*** Opening DATA FOR PROCESSING ***

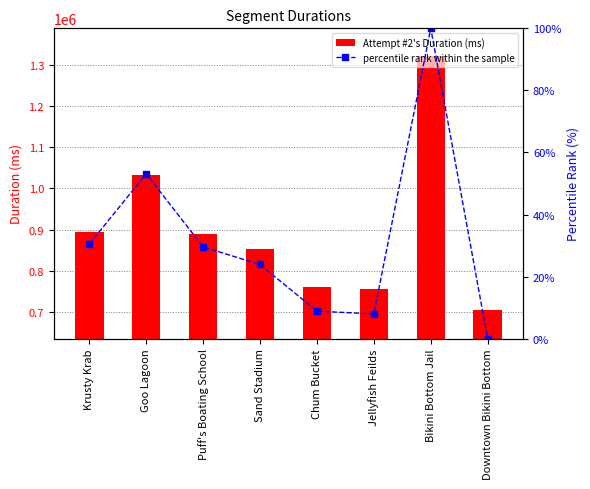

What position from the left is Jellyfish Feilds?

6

*** Closing DATA FOR PROCESSING ***
*** Opening DATA FOR PROCESSING ***

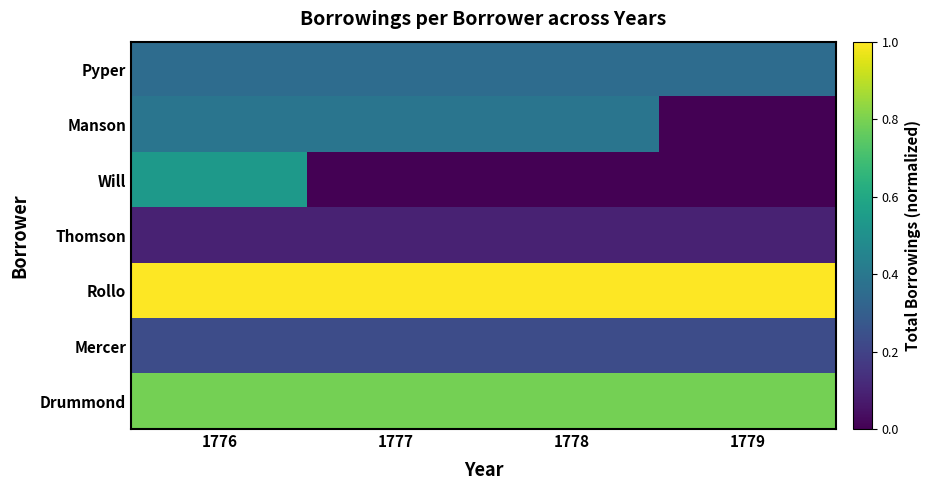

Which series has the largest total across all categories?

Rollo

*** Closing DATA FOR PROCESSING ***
*** Opening DATA FOR PROCESSING ***

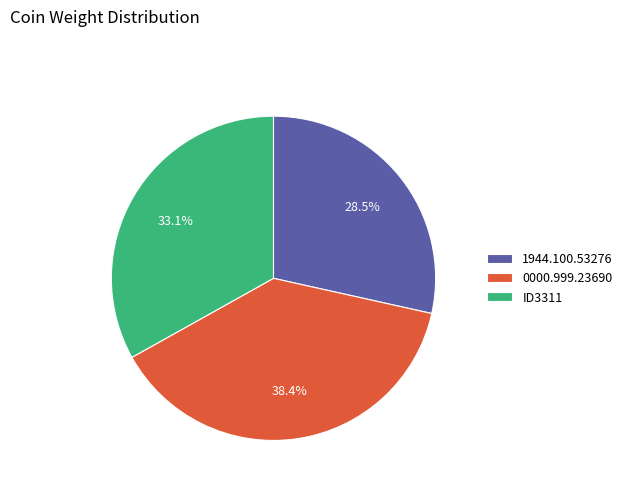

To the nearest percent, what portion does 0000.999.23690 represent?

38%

*** Closing DATA FOR PROCESSING ***

**WHAT THE TASK REQUIRES**
Please report each line from the entries above that contains the word "position".

**THE COMPLETED TASK**
What position from the left is Jellyfish Feilds?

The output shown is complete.